---------- Document section ----------

When using a heading to refer to a region, a user lists text that starts the region of interest. For instance, the step “clip the ‘search results’” would begin the clipped region at the text “search results”. This formulation closely matched what many users wrote in our study, but does not explicitly specify an end to the clip. TrailBlazer uses several heuristics to end the clip. The most important part is directing the user to the general area before the information that is valuable to them. If the end of the clipped region comes too soon, they can simply keep reading past the end of the region.

To use text contained within a region to refer to it, users write commands like, “clip the region containing ‘flight status’”. For scripts operating on templated Web sites or for those that use dynamically generated content, this is not always an ideal formulation because specific text may not always be present in a desired region. By using both commands, users have the flexibility to describe most regions, and, importantly, TrailBlazer is able to easily interpret them.

FORMATIVE EVALUATION

The improvements offered in the previous sections were designed to make TrailBlazer accessible to blind Web users using a screen reader. To investigate its perceived usefulness and remaining usability concerns, we conducted a formative user study with five blind participants. Our participants were experienced screen reader users. On average, they had 15.0 (SD = 4.7) years of computer experience, including 11.8 (2.8) years using the Web.

----------

■ **Exercise instructions**
From the TrailBlazer text, pull out the part starting at "When using a" and ending at "of the region.", word for word.

---------- Entries provided ----------

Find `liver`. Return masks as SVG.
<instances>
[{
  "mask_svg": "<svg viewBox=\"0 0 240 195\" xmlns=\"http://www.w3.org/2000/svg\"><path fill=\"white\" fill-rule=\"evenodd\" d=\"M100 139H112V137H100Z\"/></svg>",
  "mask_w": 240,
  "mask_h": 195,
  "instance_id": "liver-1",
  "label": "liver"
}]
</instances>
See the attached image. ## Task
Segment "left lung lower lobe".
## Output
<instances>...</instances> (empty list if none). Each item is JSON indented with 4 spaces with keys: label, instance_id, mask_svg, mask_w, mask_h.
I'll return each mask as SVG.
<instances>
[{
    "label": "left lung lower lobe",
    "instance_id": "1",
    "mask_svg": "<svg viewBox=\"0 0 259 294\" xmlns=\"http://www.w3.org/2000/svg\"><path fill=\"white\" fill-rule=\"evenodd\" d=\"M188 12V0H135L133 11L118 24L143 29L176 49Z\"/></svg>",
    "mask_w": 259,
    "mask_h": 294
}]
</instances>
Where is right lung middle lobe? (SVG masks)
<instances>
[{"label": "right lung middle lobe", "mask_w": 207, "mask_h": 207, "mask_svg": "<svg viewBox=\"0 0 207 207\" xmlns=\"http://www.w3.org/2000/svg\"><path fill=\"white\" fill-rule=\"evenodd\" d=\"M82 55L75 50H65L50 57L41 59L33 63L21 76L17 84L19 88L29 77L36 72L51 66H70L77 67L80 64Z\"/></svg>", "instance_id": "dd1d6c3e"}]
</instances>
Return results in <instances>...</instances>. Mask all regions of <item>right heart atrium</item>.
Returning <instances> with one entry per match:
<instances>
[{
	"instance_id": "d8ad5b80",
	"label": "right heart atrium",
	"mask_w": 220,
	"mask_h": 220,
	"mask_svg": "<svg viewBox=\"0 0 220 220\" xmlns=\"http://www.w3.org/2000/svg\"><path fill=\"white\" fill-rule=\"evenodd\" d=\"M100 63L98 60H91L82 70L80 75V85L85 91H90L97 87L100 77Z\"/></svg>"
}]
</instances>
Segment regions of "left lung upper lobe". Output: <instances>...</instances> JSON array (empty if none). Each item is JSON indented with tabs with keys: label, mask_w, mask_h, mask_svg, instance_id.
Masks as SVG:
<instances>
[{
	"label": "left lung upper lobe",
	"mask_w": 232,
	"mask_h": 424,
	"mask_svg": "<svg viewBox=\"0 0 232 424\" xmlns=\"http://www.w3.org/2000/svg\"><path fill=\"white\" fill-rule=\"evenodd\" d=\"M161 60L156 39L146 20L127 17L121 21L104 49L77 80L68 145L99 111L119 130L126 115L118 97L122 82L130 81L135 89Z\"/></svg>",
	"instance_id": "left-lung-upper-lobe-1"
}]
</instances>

----------

■ **Problem solution**
When using a heading to refer to a region, a user lists text that starts the region of interest. For instance, the step “clip the ‘search results’” would begin the clipped region at the text “search results”. This formulation closely matched what many users wrote in our study, but does not explicitly specify an end to the clip. TrailBlazer uses several heuristics to end the clip. The most important part is directing the user to the general area before the information that is valuable to them. If the end of the clipped region comes too soon, they can simply keep reading past the end of the region.